(TEXT FOR ANALYSIS)
When the conference convened at Lord's in June 1984, the two influences combined like a thunderclap. The BCCI, personified by its savvy treasurer Jagmohan Dalmiya, a Marwari construction magnate from Calcutta, mooted a joint India-Pakistan bid for the World Cup almost twice as financially enticing as the English counterproposal. When the rights of foundation members were raised, the West Indies Cricket Board of Control (WICB), represented by former Test batsman turned lawyer Allan Rae, argued for their repeal, and for the reconstitution of the conference as a full-fledged governance body with a secretariat independent of the MCC.
This emergence of the restyled "International Cricket Council" took time - back then, unlike today, things did. A working party took 21 meetings over 15 months to conclude that the ICC's role and methods were "dangerously outdated"; the foundation-member status of England and Australia was not abolished until July 1992; not for a further five years would the ICC become an incorporated body. The first chairman not also MCC president was an English toff, Lord Colin Cowdrey; the first chief executive not also MCC secretary was an Australian bureaucrat, David Richards; the council premises remained at Lord's. But the trend towards the exercise of power by the will of the collective was irreversible, starting with the eternal hot-button issues of umpiring and on-field etiquette, addressed by means of an International Umpiring Panel and a Code of Conduct. It made possible the reassimilation of South Africa by common consent too.
The emergence of the restyled "International Cricket Council" took time - back then, unlike today, things did
What it also made possible was the advance of Dalmiya. In 1996 he oversaw a second World Cup on the subcontinent, and by the standards of previous events, wildly lucrative. It became his election campaign for running the ICC. Procedural wrangling roiled more than a year but ended with his election to the new role of president of a new body called the executive board, composed of the Full Member chairmen. This presidency was conceived of as rotating every three years. It was a very timely appointment, as former BCCI secretary Jaywant Lele recounts in his memoirs.
(End TEXT FOR ANALYSIS)
(DATA PROVIDED)
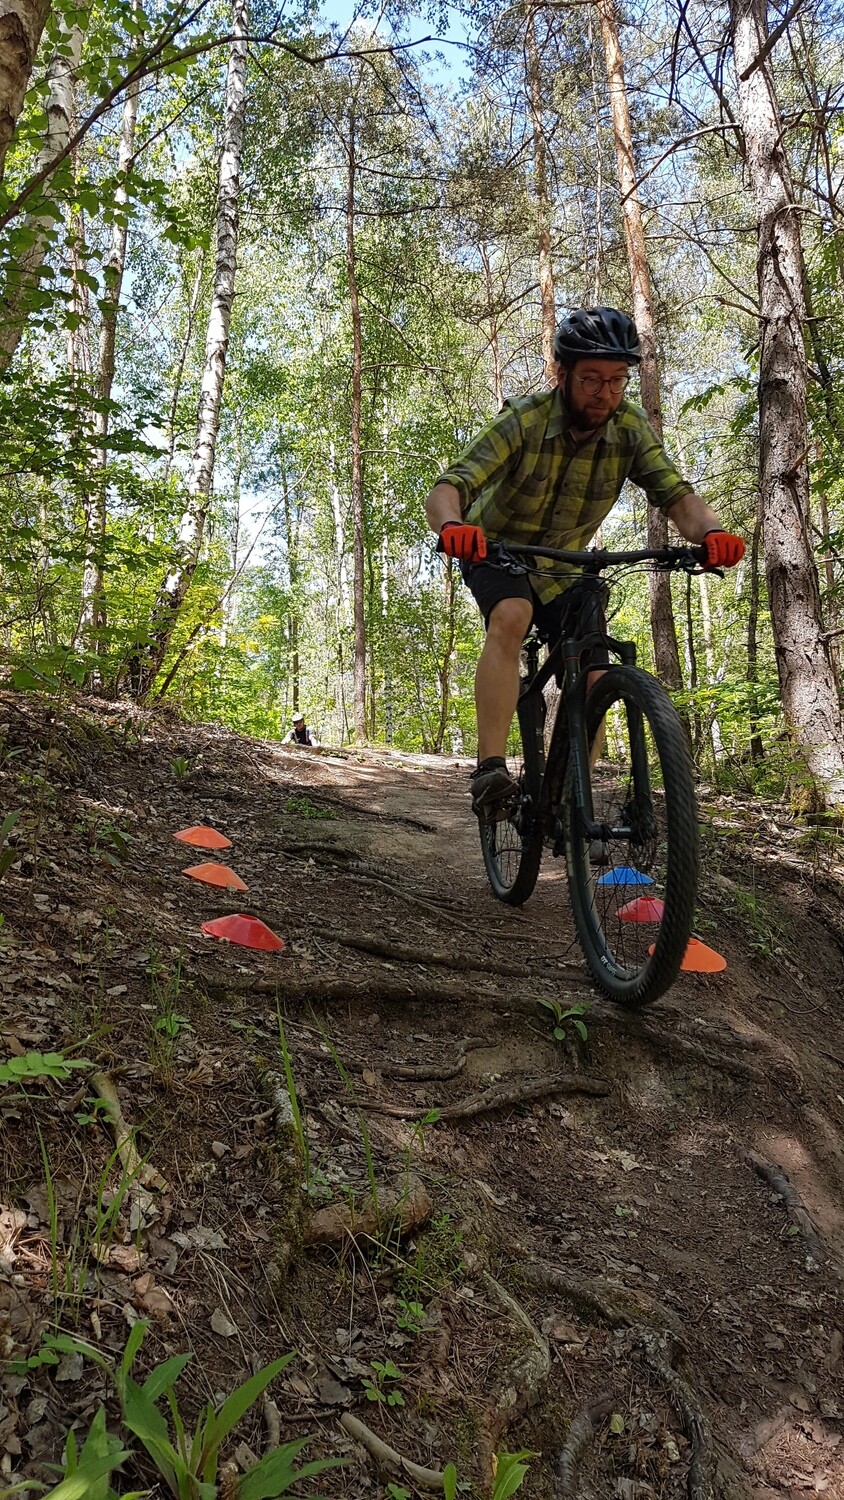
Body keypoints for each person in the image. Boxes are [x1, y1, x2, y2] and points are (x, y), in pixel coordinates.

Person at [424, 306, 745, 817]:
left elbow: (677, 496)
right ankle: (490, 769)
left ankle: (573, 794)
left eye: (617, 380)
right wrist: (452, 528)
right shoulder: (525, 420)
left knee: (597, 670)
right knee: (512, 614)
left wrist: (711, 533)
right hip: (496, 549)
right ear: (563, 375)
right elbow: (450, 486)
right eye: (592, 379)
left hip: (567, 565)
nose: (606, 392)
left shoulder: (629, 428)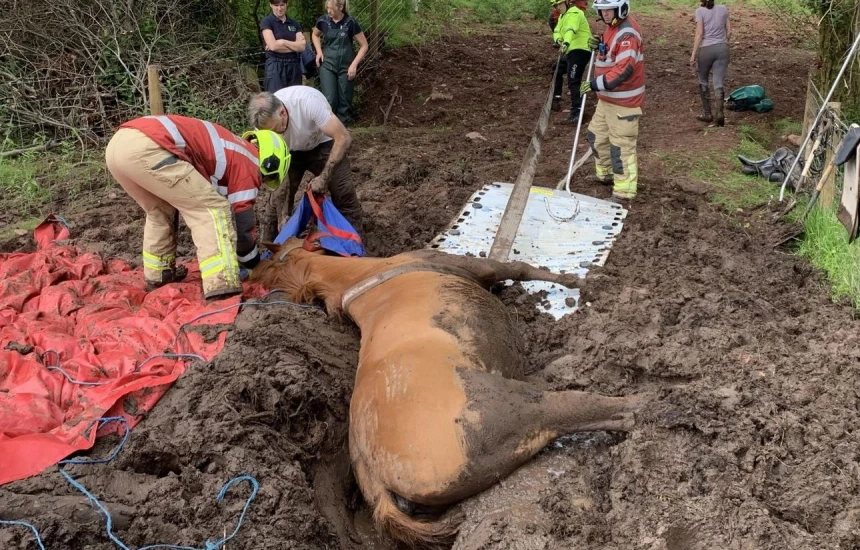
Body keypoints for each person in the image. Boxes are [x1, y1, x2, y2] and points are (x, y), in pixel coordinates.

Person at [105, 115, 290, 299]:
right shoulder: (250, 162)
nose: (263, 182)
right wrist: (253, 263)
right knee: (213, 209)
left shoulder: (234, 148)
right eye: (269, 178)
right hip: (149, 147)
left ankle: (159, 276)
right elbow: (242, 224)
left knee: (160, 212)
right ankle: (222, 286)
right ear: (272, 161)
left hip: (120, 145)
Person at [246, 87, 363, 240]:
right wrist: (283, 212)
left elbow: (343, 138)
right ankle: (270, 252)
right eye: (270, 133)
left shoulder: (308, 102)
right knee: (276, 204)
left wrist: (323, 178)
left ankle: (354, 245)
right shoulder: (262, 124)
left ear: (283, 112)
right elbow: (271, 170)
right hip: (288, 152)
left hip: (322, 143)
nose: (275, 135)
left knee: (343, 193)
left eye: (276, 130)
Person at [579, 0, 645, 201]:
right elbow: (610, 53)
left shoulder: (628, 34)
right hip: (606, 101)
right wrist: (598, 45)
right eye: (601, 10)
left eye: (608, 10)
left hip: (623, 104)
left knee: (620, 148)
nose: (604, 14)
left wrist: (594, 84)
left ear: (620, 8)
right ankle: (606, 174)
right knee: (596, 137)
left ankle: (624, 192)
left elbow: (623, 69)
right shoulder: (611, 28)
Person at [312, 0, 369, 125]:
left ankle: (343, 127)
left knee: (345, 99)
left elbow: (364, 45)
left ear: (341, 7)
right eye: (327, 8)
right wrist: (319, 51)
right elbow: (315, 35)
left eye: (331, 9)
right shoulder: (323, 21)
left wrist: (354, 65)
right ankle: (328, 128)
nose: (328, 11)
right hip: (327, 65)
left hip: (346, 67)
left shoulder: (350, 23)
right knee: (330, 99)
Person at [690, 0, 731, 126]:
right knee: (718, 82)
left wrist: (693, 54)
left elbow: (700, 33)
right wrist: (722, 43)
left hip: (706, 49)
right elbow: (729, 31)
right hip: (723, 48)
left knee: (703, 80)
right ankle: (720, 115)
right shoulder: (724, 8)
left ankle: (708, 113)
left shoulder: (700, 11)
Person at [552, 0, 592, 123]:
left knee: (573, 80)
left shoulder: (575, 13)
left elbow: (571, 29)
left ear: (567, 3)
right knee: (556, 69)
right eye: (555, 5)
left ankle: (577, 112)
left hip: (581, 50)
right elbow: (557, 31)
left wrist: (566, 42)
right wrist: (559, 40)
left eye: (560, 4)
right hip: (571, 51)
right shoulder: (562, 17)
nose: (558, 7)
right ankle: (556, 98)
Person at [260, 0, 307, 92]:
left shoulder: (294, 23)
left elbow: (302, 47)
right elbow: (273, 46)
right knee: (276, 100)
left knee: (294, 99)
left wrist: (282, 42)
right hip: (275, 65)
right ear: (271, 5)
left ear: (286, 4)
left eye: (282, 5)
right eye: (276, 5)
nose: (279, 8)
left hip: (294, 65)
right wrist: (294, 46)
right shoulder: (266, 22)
(End DATA PROVIDED)
AIM OF THE EXERCISE: In the text on the International Cricket Council, how many meetings did the working party hold, and over what period?

SOLUTION: 21 meetings over 15 months.